If you’ve been saving photos, notes and videos to your favorite social media sites and are counting on them to be there indefinitely, think again.....the Web may not the best place for storing the record of your life.
Dr. Michael Nelson, Associate Professor at Old Dominion University in Norfolk, says whether or not something last forever on the web really comes down to one thing: popularity.
“Content that is posted to the Web gets copied a lot so any one particular version of an image or something you upload to YTube for example, that song or image or whatever will probably go away very quickly.
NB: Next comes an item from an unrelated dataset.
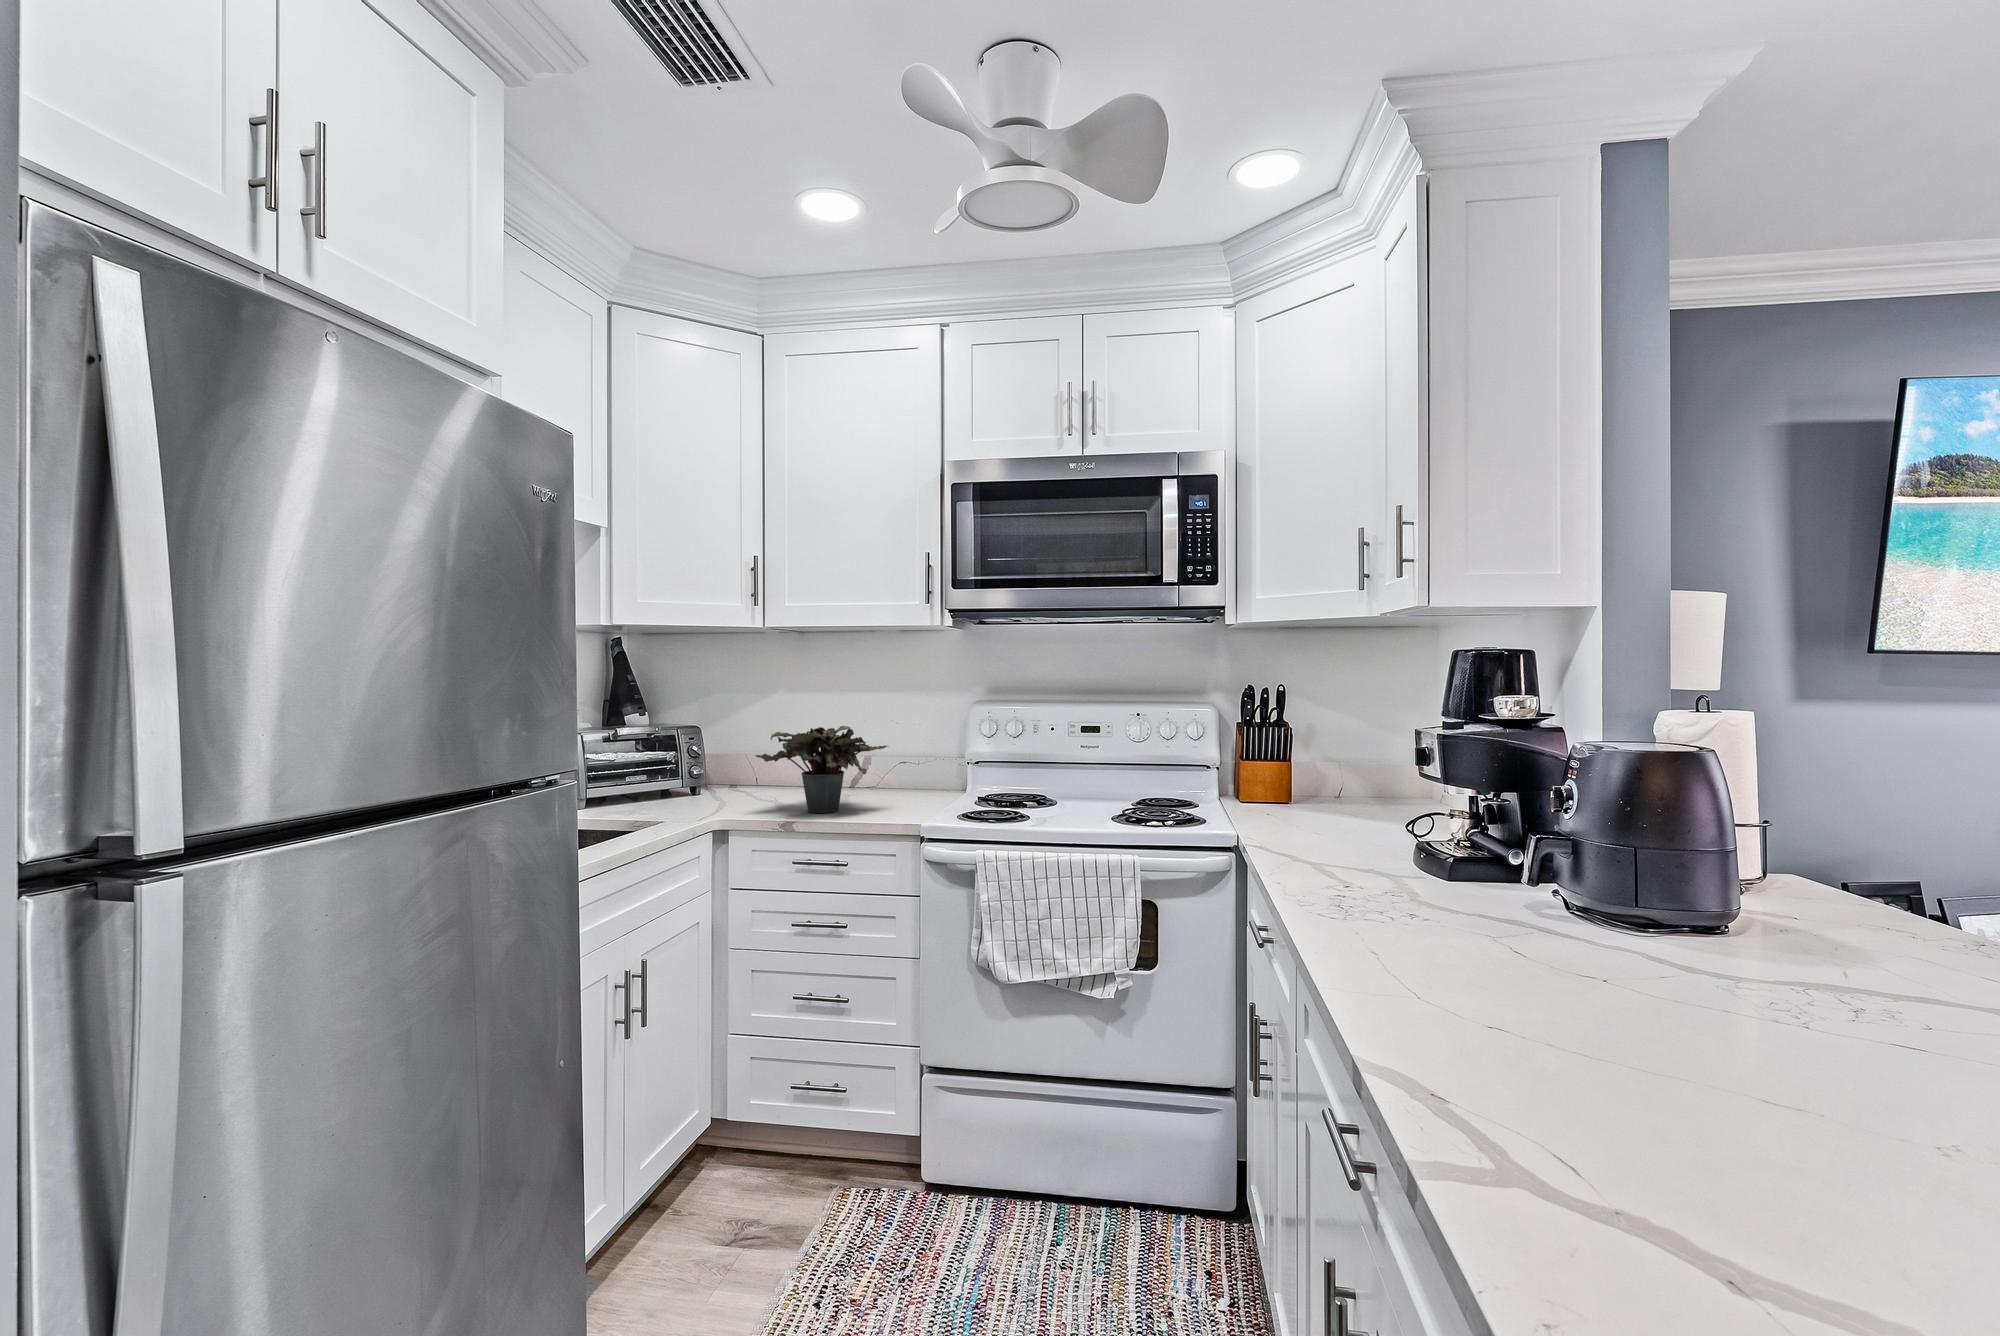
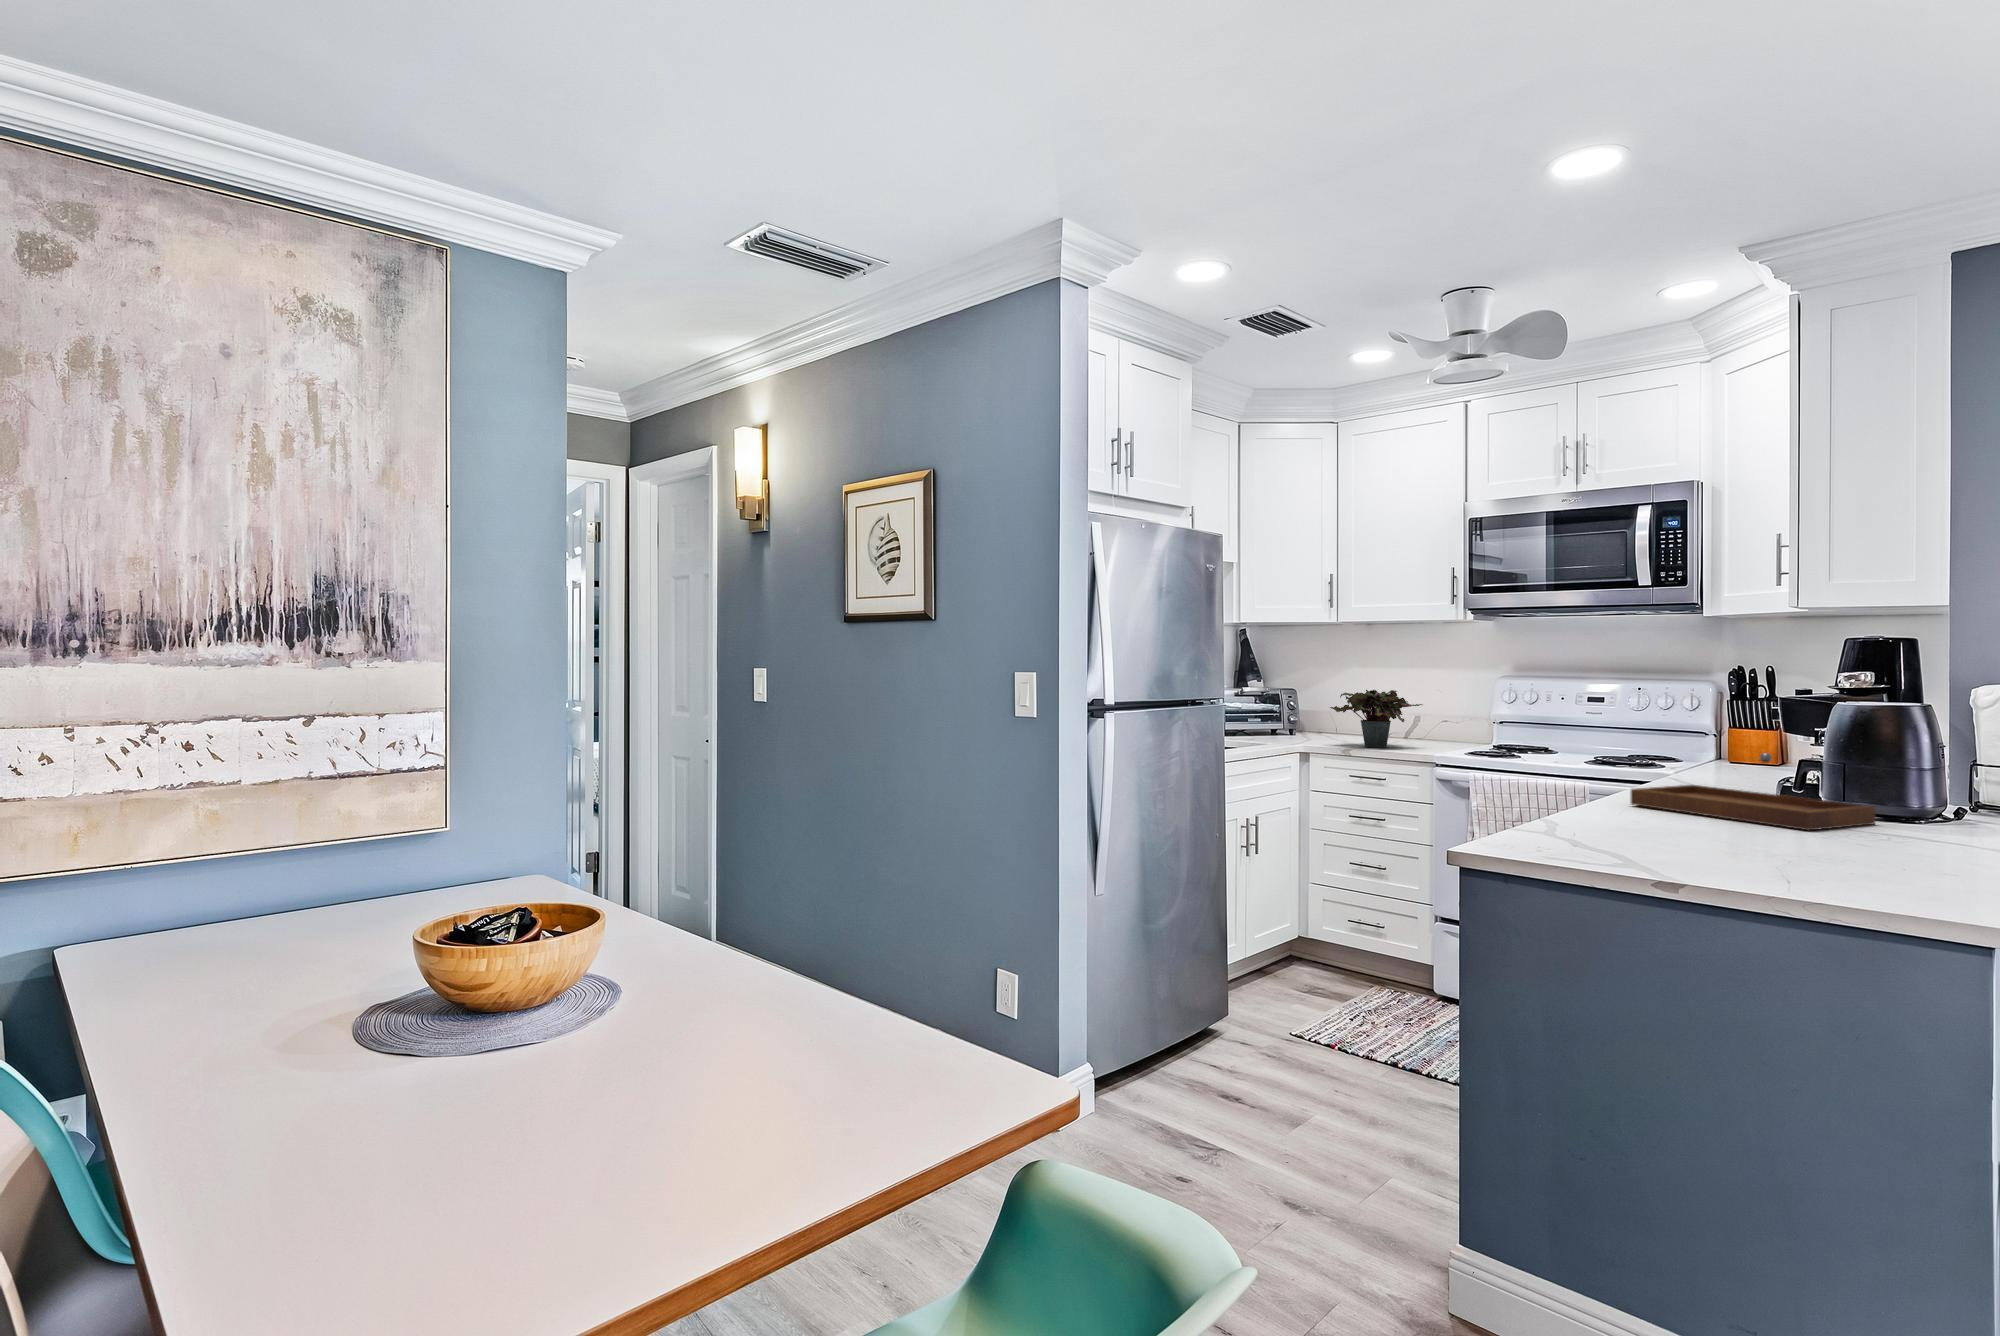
tray: none [1416,864,1863,1055] -> present [1631,753,1875,830]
But if it socially interesting, people will make many, many copies of it.”
Dr Nelson and his students are working with the Library of Congress and Los Alamos to archive the Web. Nelson also runs Memento, a project that is striving to simultaneously search all archives. But it’s a struggle
"Our ability to publish information on the Web is accelerating much faster than our ability to archive it. So all the things that make for a desirable or interesting Web experience now: the dynamic pages, pages that automatically reload, things like Google Maps, basically Web as a service rather than Web as document exchange. We can do a pretty good job of archiving documents, but archiving Google maps: What does that mean? Maybe I can archive a session. All the things that make the Web interesting, and we enjoy and gives us great utility, our ability to archive that information is a losing battle," says Nelson.
He says the problem is most people don’t know they need to archive and that it may take what he calls a social media disaster to raise awareness. Startups are abuzz in Silicon Valley, Google has created the
Data Liberation Front, and there was a Personal Archiving conference in Maryland this past winter. But he adds that no one has yet figured out how to effectively monetize archiving. In the meantime, you can continue to do what most people do: email yourself with content you want to preserve and store it on a hard drive.